Jerry purchased a store building about this time from a man named Childress, and he not only earned a good living by shrewd management of the rural Emporium, but he serviced the needs of the entire community for many years. The store was located just across the road from the Chase house, about where the Ray Shortt residence is presently located, and an interesting note here is that today that particular section of the Indian Creek community is still known as "Store-House Branch".

Jerry Chase was one of the principal negotiators in the early movements to form Wise County. He, along with several of his contemporaries of the time, felt that there was an urgent need to have a county court and county officers close than the Russell County court. Their feelings were that the people of this remote mountain were willing and certainly capable of governing themselves, and the ideal was to have the county government close enough to serve the populous without so much delay. When the county was finally formed in 1856, Jerry Chase was one of the top ranking officers in the county government, serving in the official capacity of Judge of the Court, something akin to a present day Supervisor. During the Civil War, Chase managed the financial affairs of the county, and on several occasions he loaned the new government enough money to provide relief to the war-stricken families in the depressed rural areas. It has been related that he would often travel as far as North Carolina to obtain food and other pertinent supplies at his own personal expense to keep the early pioneers of this county from succumbing to adversities of the terrors of that Civil conflict.

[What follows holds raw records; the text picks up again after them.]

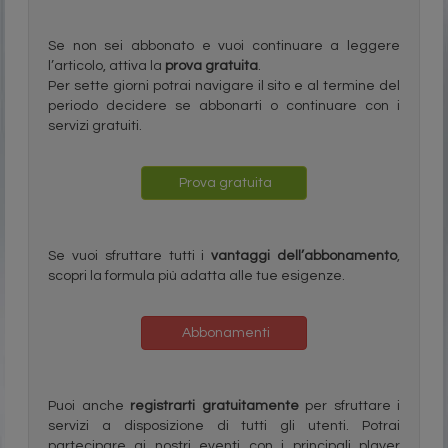
Se non sei abbonato e vuoi continuare a leggere
l’articolo, attiva la
prova gratuita
.
Per sette giorni potrai navigare il sito e al termine del
periodo decidere se abbonarti o continuare con i
servizi gratuiti.
Prova gratuita
Se vuoi sfruttare tutti i
vantaggi dell’abbonamento
,
scopri la formula più adatta alle tue esigenze.
Abbonamenti
Puoi anche
registrarti gratuitamente
per sfruttare i
servizi a disposizione di tutti gli utenti. Potrai
partecipare ai nostri eventi con i principali player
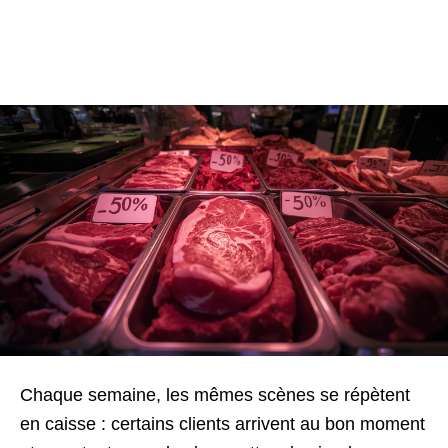
Chaque semaine, les mêmes scènes se répètent
en caisse : certains clients arrivent au bon moment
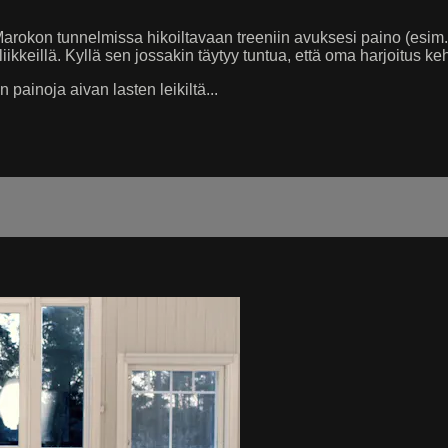
okon tunnelmissa hikoiltavaan treeniin avuksesi paino (esim. 5
liikkeillä. Kyllä sen jossakin täytyy tuntua, että oma harjoitus keh
painoja aivan lasten leikiltä...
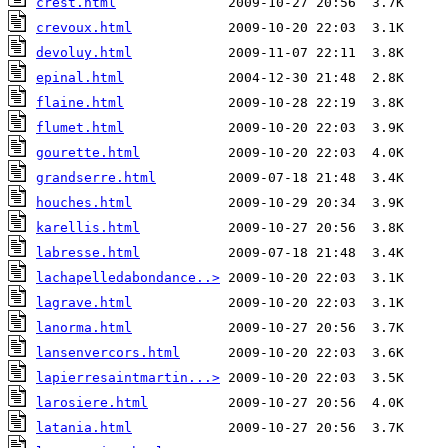
crest.html
crevoux.html
devoluy.html
epinal.html
flaine.html
flumet.html
gourette.html
grandserre.html
houches.html
karellis.html
labresse.html
lachapelledabondance..>
lagrave.html
lanorma.html
lansenvercors.html
lapierresaintmartin...>
larosiere.html
latania.html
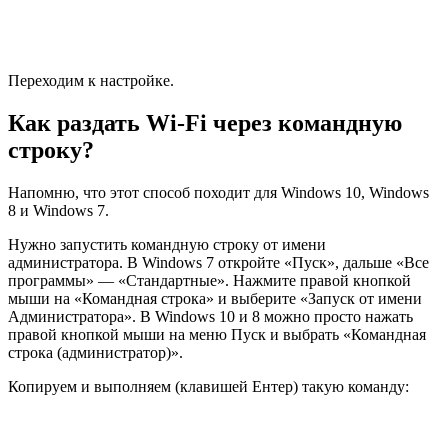
Переходим к настройке.
Как раздать Wi-Fi через командную
строку?
Напомню, что этот способ походит для Windows 10, Windows
8 и Windows 7.
Нужно запустить командную строку от имени
администратора. В Windows 7 откройте «Пуск», дальше «Все
программы» — «Стандартные». Нажмите правой кнопкой
мыши на «Командная строка» и выберите «Запуск от имени
Администратора». В Windows 10 и 8 можно просто нажать
правой кнопкой мыши на меню Пуск и выбрать «Командная
строка (администратор)».
Копируем и выполняем
(клавишей Ентер)
такую команду:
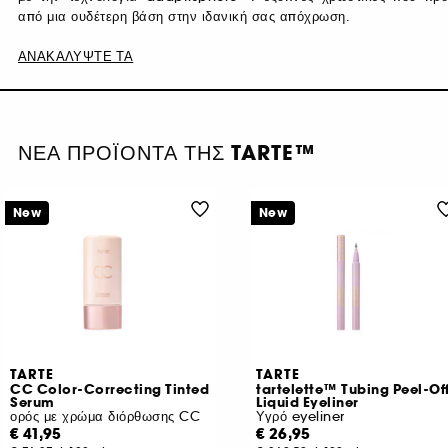
από μια ουδέτερη βάση στην ιδανική σας απόχρωση.
ΑΝΑΚΑΛΥΨΤΕ ΤΑ
ΝΕΑ ΠΡΟΪΟΝΤΑ ΤΗΣ TARTE™
New
New
TARTE
TARTE
CC Color-Correcting Tinted
tartelette™ Tubing Peel-Of
Serum
Liquid Eyeliner
ορός με χρώμα διόρθωσης CC
Υγρό eyeliner
€ 41,95
€ 26,95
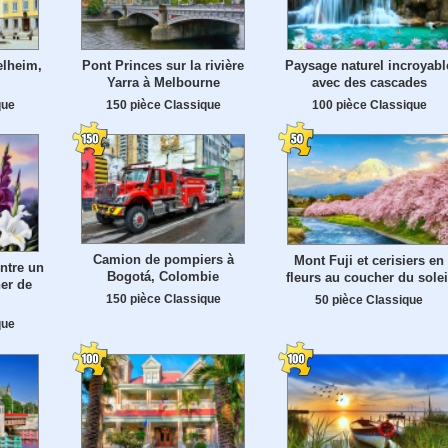
elheim,
Pont Princes sur la rivière
Paysage naturel incroyabl
Yarra à Melbourne
avec des cascades
que
150 pièce Classique
100 pièce Classique
Camion de pompiers à
Mont Fuji et cerisiers en
ontre un
Bogotá, Colombie
fleurs au coucher du solei
er de
150 pièce Classique
50 pièce Classique
que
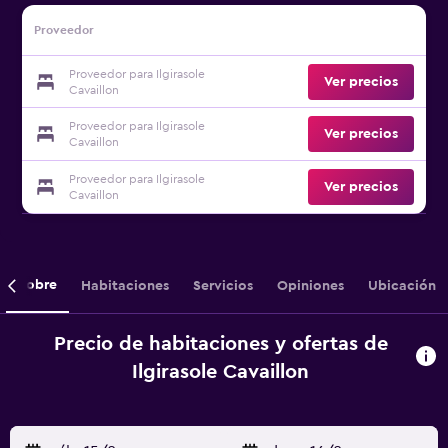
Proveedor
Proveedor para Ilgirasole
Ver precios
Cavaillon
Proveedor para Ilgirasole
Ver precios
Cavaillon
Proveedor para Ilgirasole
Ver precios
Cavaillon
Sobre
Habitaciones
Servicios
Opiniones
Ubicación
Precio de habitaciones y ofertas de
Ilgirasole Cavaillon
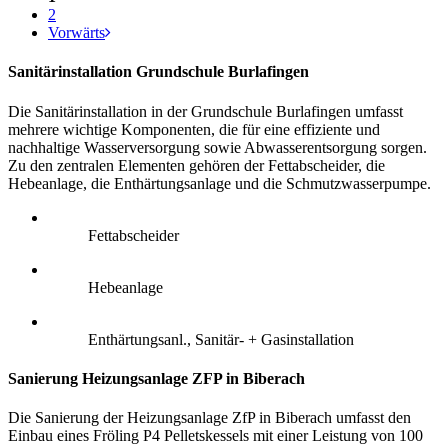
2
Vorwärts
Sanitärinstallation Grundschule Burlafingen
Die Sanitärinstallation in der Grundschule Burlafingen umfasst
mehrere wichtige Komponenten, die für eine effiziente und
nachhaltige Wasserversorgung sowie Abwasserentsorgung sorgen.
Zu den zentralen Elementen gehören der Fettabscheider, die
Hebeanlage, die Enthärtungsanlage und die Schmutzwasserpumpe.
Fettabscheider
Hebeanlage
Enthärtungsanl., Sanitär- + Gasinstallation
Sanierung Heizungsanlage ZFP in Biberach
Die Sanierung der Heizungsanlage ZfP in Biberach umfasst den
Einbau eines Fröling P4 Pelletskessels mit einer Leistung von 100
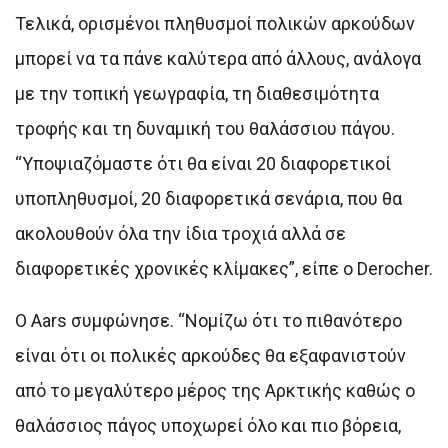
Τελικά, ορισμένοι πληθυσμοί πολικών αρκούδων
μπορεί να τα πάνε καλύτερα από άλλους, ανάλογα
με την τοπική γεωγραφία, τη διαθεσιμότητα
τροφής και τη δυναμική του θαλάσσιου πάγου.
“Υποψιαζόμαστε ότι θα είναι 20 διαφορετικοί
υποπληθυσμοί, 20 διαφορετικά σενάρια, που θα
ακολουθούν όλα την ίδια τροχιά αλλά σε
διαφορετικές χρονικές κλίμακες”, είπε ο Derocher.
Ο Aars συμφώνησε. “Νομίζω ότι το πιθανότερο
είναι ότι οι πολικές αρκούδες θα εξαφανιστούν
από το μεγαλύτερο μέρος της Αρκτικής καθώς ο
θαλάσσιος πάγος υποχωρεί όλο και πιο βόρεια,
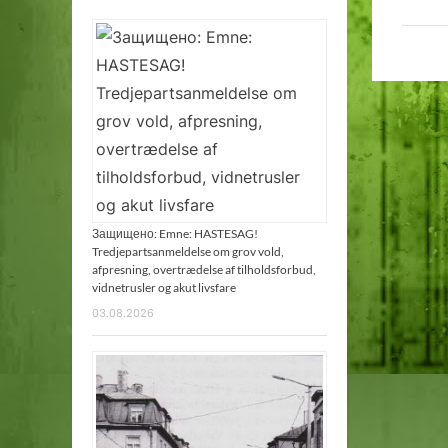
Защищено: Emne: HASTESAG!
Tredjepartsanmeldelse om grov vold,
afpresning, overtrædelse af tilholdsforbud,
vidnetrusler og akut livsfare
03.08.2026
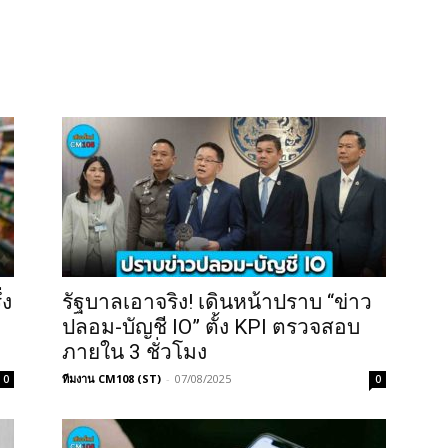
่ง
รัฐบาลเอาจริง! เดินหน้าปราบ “ข่าว
ปลอม-บัญชี IO” ตั้ง KPI ตรวจสอบ
ภายใน 3 ชั่วโมง
ทีมงาน CM108 (ST)
-
07/08/2025
0
0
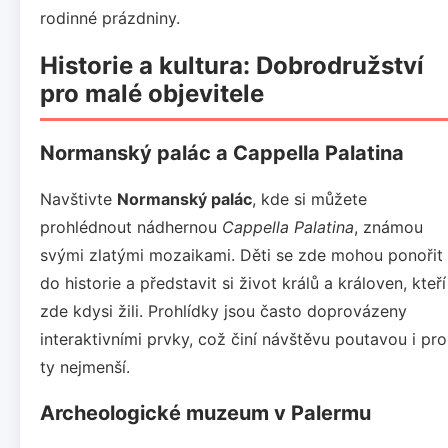
rodinné prázdniny.
Historie a kultura: Dobrodružství
pro malé objevitele
Normanský palác a Cappella Palatina
Navštivte
Normanský palác
, kde si můžete
prohlédnout nádhernou
Cappella Palatina
, známou
svými zlatými mozaikami. Děti se zde mohou ponořit
do historie a představit si život králů a královen, kteří
zde kdysi žili. Prohlídky jsou často doprovázeny
interaktivními prvky, což činí návštěvu poutavou i pro
ty nejmenší.
Archeologické muzeum v Palermu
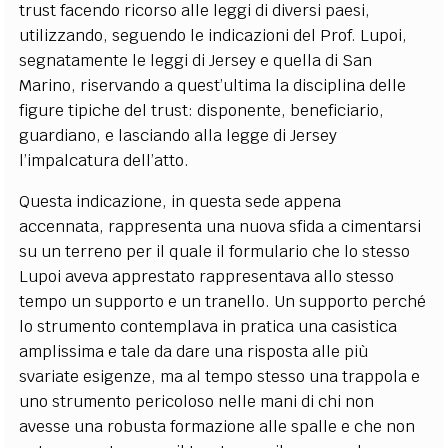
trust facendo ricorso alle leggi di diversi paesi,
utilizzando, seguendo le indicazioni del Prof. Lupoi,
segnatamente le leggi di Jersey e quella di San
Marino, riservando a quest’ultima la disciplina delle
figure tipiche del trust: disponente, beneficiario,
guardiano, e lasciando alla legge di Jersey
l’impalcatura dell’atto.
Questa indicazione, in questa sede appena
accennata, rappresenta una nuova sfida a cimentarsi
su un terreno per il quale il formulario che lo stesso
Lupoi aveva apprestato rappresentava allo stesso
tempo un supporto e un tranello. Un supporto perché
lo strumento contemplava in pratica una casistica
amplissima e tale da dare una risposta alle più
svariate esigenze, ma al tempo stesso una trappola e
uno strumento pericoloso nelle mani di chi non
avesse una robusta formazione alle spalle e che non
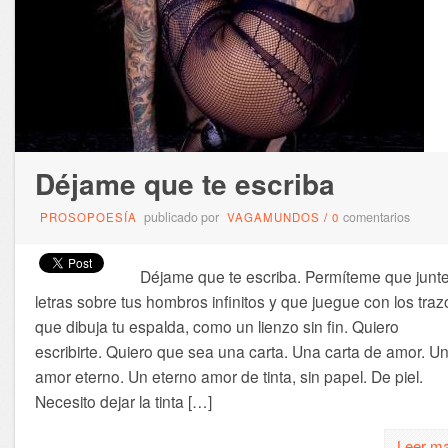
Déjame que te escriba
publicado por
comentarios
PROSOPOESÍA
VAGAMUNDOS
/
0
Déjame que te escriba. Permíteme que junt
letras sobre tus hombros infinitos y que juegue con los traz
que dibuja tu espalda, como un lienzo sin fin. Quiero
escribirte. Quiero que sea una carta. Una carta de amor. U
amor eterno. Un eterno amor de tinta, sin papel. De piel.
Necesito dejar la tinta […]
Leer m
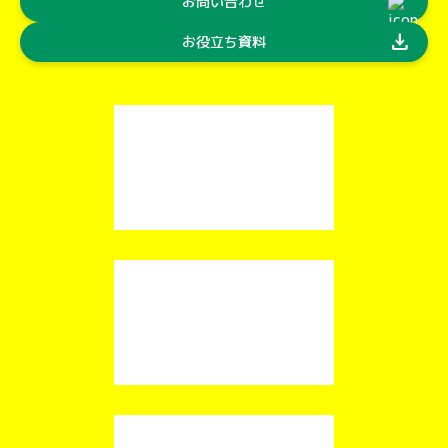
お問い合わせ
download
お役立ち資料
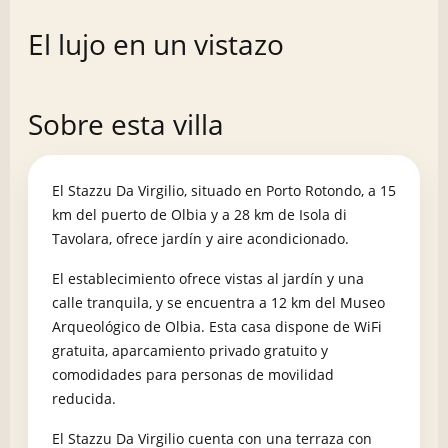
El lujo en un vistazo
Sobre esta villa
El Stazzu Da Virgilio, situado en Porto Rotondo, a 15
km del puerto de Olbia y a 28 km de Isola di
Tavolara, ofrece jardín y aire acondicionado.
El establecimiento ofrece vistas al jardín y una
calle tranquila, y se encuentra a 12 km del Museo
Arqueológico de Olbia. Esta casa dispone de WiFi
gratuita, aparcamiento privado gratuito y
comodidades para personas de movilidad
reducida.
El Stazzu Da Virgilio cuenta con una terraza con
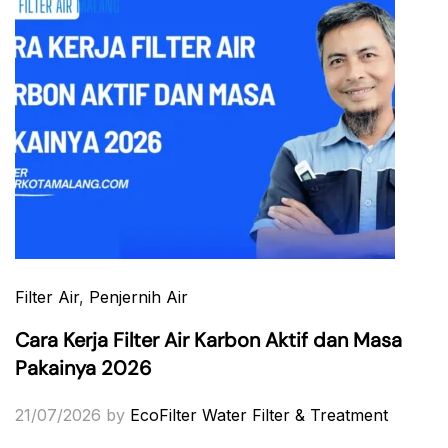
Filter Air
,
Penjernih Air
Cara Kerja Filter Air Karbon Aktif dan Masa
Pakainya 2026
21/07/2026
by
EcoFilter Water Filter & Treatment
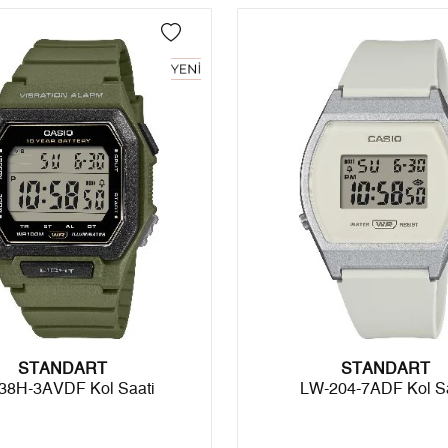
4
0,00 ₺
0,00 ₺
5
0,00 ₺
0,00 ₺
6
0,00 ₺
0,00 ₺
7
0,00 ₺
0,00 ₺
8
0,00 ₺
0,00 ₺
9
0,00 ₺
0,00 ₺
Taksit
Taksit Tutarı
Toplam Tutar
STANDART
Tek Çekim
0,00 ₺
0,00 ₺
STANDART
38H-3AVDF Kol Saati
LW-204-7ADF Kol Sa
2
0,00 ₺
0,00 ₺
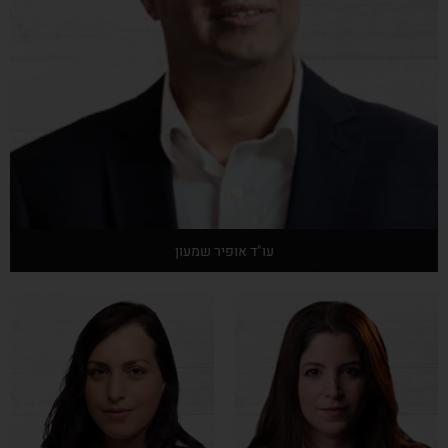
עו"ד אופיר שמעון
אודות המרצה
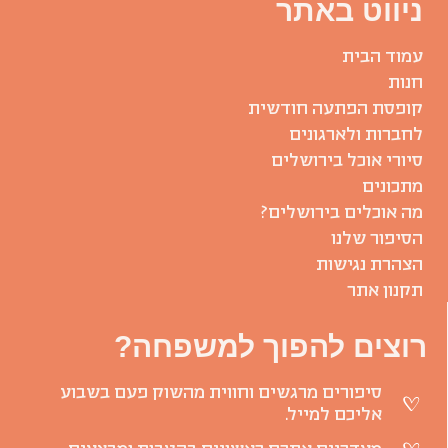
ניווט באתר
עמוד הבית
חנות
קופסת הפתעה חודשית
לחברות ולארגונים
סיורי אוכל בירושלים
מתכונים
מה אוכלים בירושלים?
הסיפור שלנו
הצהרת נגישות
תקנון אתר
רוצים להפוך למשפחה?
סיפורים מרגשים וחווית מהשוק פעם בשבוע
אליכם למייל.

Jerry later became a member of the Virginia House of Delegates, and he once suffered harmful injuries to his person when the floor of the Capitol building collapsed while the State Legislature was in session.

During all the time Jerry Chase resided at the Mansion House on Indian Creek, and is evidenced by the old records of this county, and the historical accounts of his life, his home was no doubt a haven of rest and comfort to many weary travelers. It is said that he once entertained President Garfield in the stately old mansion where Mr. Garfield, as a Union Army officer, traveled through the county during the Civil War.

Jerry Chase sold his house and land around 1890 when the mining industry initiated its dealings in area land holdings. The South-West Virginia Mineral Land Company, a forerunner of Clinchfield Coal Corporation, purchased the property for $14,000.00 an astronomical sun for that time. Jerry then moved to Montgomery County, Kentucky where he spent the remainder of his days. He lived to be almost a hundred years old.

The old Chase House was occupied by various tenants for the following few years, and was finally abandoned until it was razed in the late 1940's to make way for the present residence.

I have always regretted that some of the historical groups of our area were unable to acquire the old Chase Mansion House. It would have been nice to have seen it restored as a lasting monument to one of the most enterprising and energetic pioneers of Wise County,Jeremiah T Chase!